As for "Homicide: The Movie," it plays like a two-hour curtain call, with all the cast members from the show's six-year run returning to give their characters -- even the ones who were killed off years ago -- a final bow. Not that they don't deserve one -- NBC denied the show a proper send-off when it axed the series before a tidy finale could be written.

In the episode that did air in May 1999, Detective Tim Bayliss (Kyle Secor), soul-sick since a vicious serial killer he'd captured had been freed on a technicality, takes a sudden sabbatical and secretly tracks down and executes the guy. Despite a mind-blowing, speed-of-light highlight reel of the series' history that streaked by as Bayliss prepared to take his leave, the episode felt too abrupt and left too many loose ends hanging to stand as the last will and testament of this unforgettably tough-minded and literate cop show.

Written by series stalwarts Tom Fontana, James Yoshimura and Eric Overmyer and directed by Jean de Segonzac, "Homicide: The Movie" (if this one does well, there are rumors of more "Homicide" movies to come) doesn't do a bad job of devising a reason for bringing 20 of the show's characters together. Lt. Al Giardello (Yaphet Kotto), who's the front-runner in the Baltimore mayoral election, has been shot and critically wounded by a would-be assassin at a campaign rally. And, as fans of the show know, any cop who ever worked for the gruff yet beloved "G" would put his life on the line to find the scumbag who shot him.

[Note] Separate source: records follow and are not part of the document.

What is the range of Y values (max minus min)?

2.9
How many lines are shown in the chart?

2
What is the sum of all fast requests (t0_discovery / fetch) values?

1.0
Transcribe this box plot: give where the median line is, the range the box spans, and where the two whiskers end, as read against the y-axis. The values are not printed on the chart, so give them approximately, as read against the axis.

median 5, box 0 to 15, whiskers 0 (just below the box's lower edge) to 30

But, soon after that, the premise gets unwieldy, unbelievable and even faintly ridiculous, as the core characters of the series' peerless first couple of seasons -- Bayliss; Frank Pembleton (Andri Braugher), who's now a lecturer in ethics at a Jesuit college; Stan Bolander (Ned Beatty), who's retired and on the bottle; Detective John Munch (Richard Belzer), who quit the force to become a sex crimes detective in New York (Belzer went to "Law & Order: Special Victims Unit" after "Homicide" was canceled); Sgt. Kay Howard (Melissa Leo), now working the fugitive squad; and Detective Meldrick Lewis (Clark Johnson), who never left the homicide unit -- rush to the station house like aging superheroes pulling on their tights for one last round-up. I'm no expert on police procedure, but I seriously doubt that two retirees, a former employee of the department and a flake on sabbatical would be given the kind of investigative leeway Pembleton, Bolander, Munch and Bayliss get here.

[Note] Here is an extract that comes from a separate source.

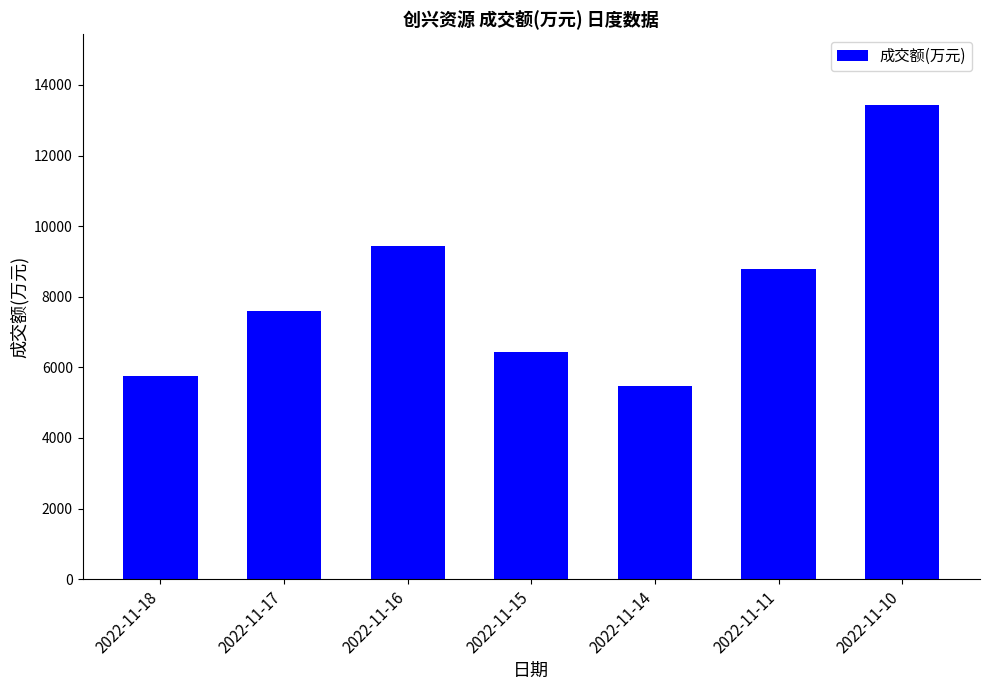

What is the value of the 4th bar from the left?

6424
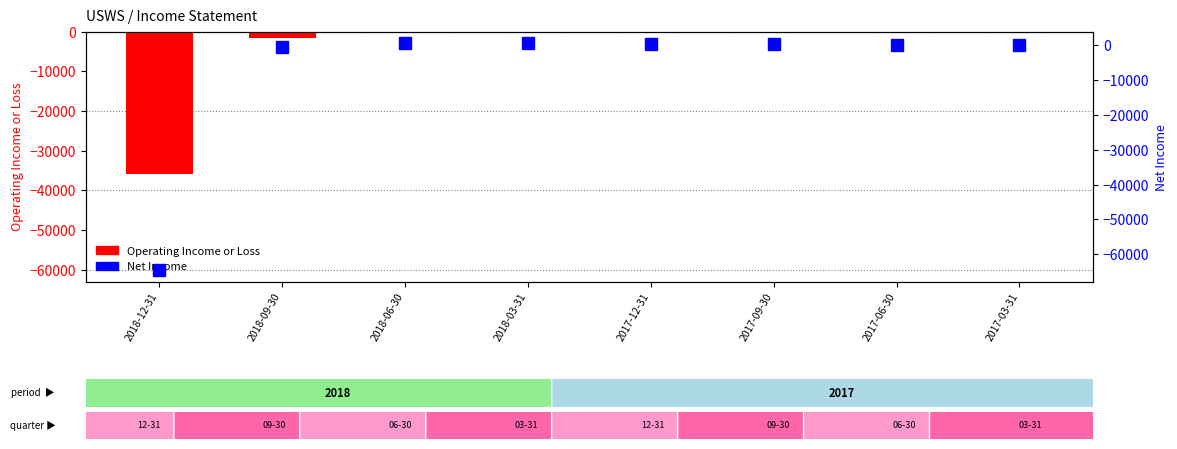

Read the Operating Income or Loss value at 2017-03-31.

-100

Having said that, I admit that it is pretty great to see the original cast members (many of whom had earlier left the show) falling so easily into sync again; the movie defers to them, giving only token screen time to latter-day cast members like Michael Michele, Callie Thorne and Jon Seda. The meat of the story is divided between the most intriguing of the newbies, Giancarlo Esposito's Mike Giardello, who stands watch at G's bedside trying to convince himself that his inscrutable dad has been proud of him, and Pembleton and Bayliss, who pair up again to work the case as if no time has gone by.

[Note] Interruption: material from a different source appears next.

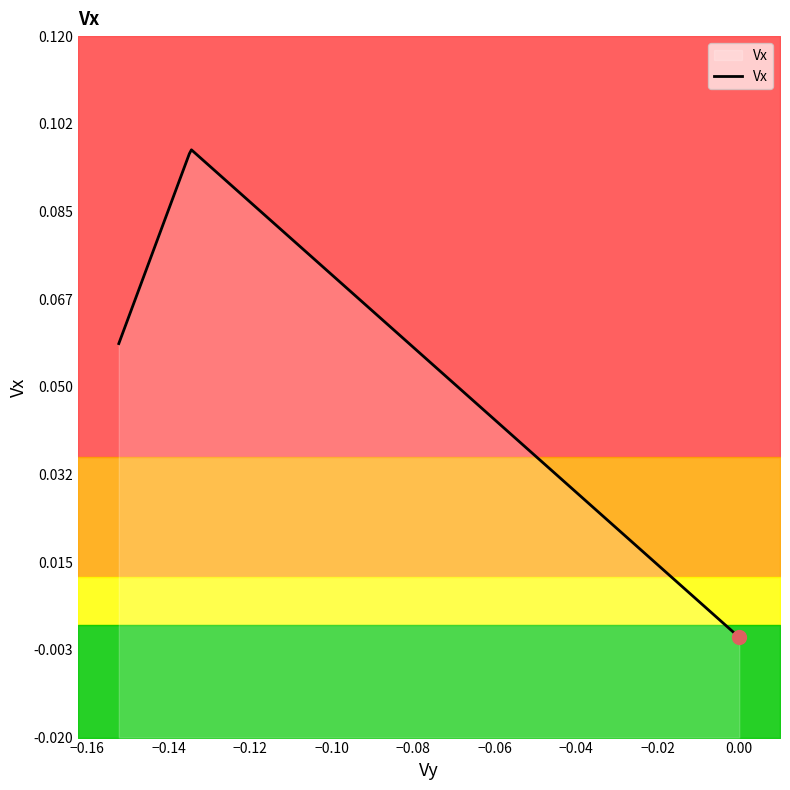

At which label is the value closest to 0?

2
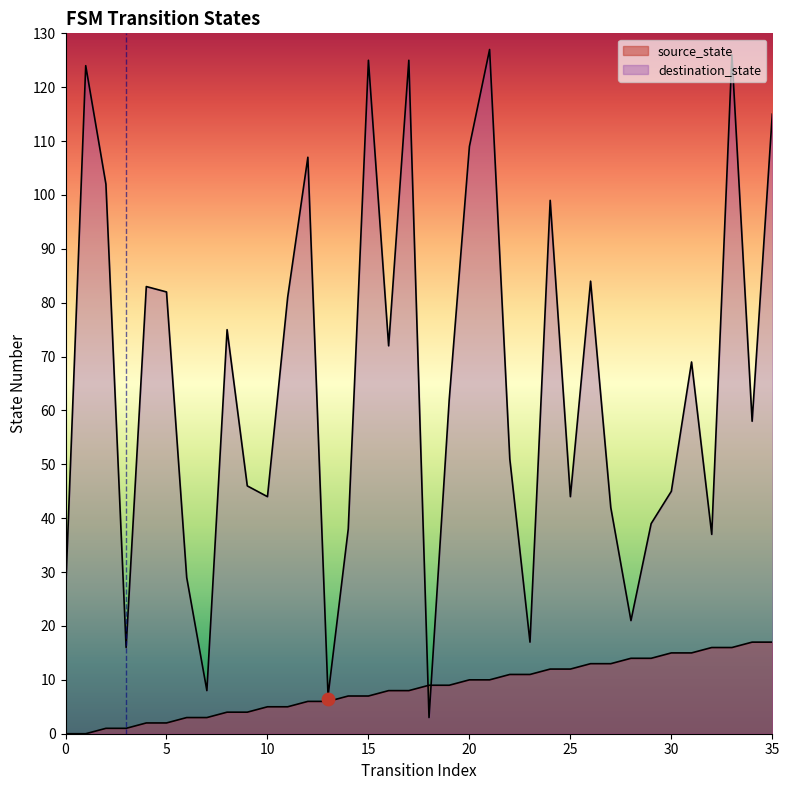

What are all the series names shown in the legend?

source_state, destination_state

The Pembleton and Bayliss scenes, filled with exquisitely conveyed unfinished emotional business, are a logical -- and inevitable -- climax to their relationship and to the "Homicide" saga itself. In the movie, it becomes clear that Bayliss, with his moral confusion (he never got over his first case, the unsolved murder of a little girl named Adena Watson, because he never got over the desire for revenge it stirred in him), and Pembleton, with his unwavering moral certainty, were put in each other's path for a reason. Their final scene together, when the guilt-riddled Bayliss pleads for Pembleton's forgiveness, is intense and heartbreaking; it's not pretty, but it's right. It's almost ruined, though, a couple of moments later, by the movie's jaw-droppingly derivative and hokey ending. I won't give anything away, except to say, Move over Leonardo DiCaprio, Kate Winslet, Granny Clampett and Joe Friday -- you've got company.


By Joyce Millman

Joyce Millman is a writer living in the Bay Area.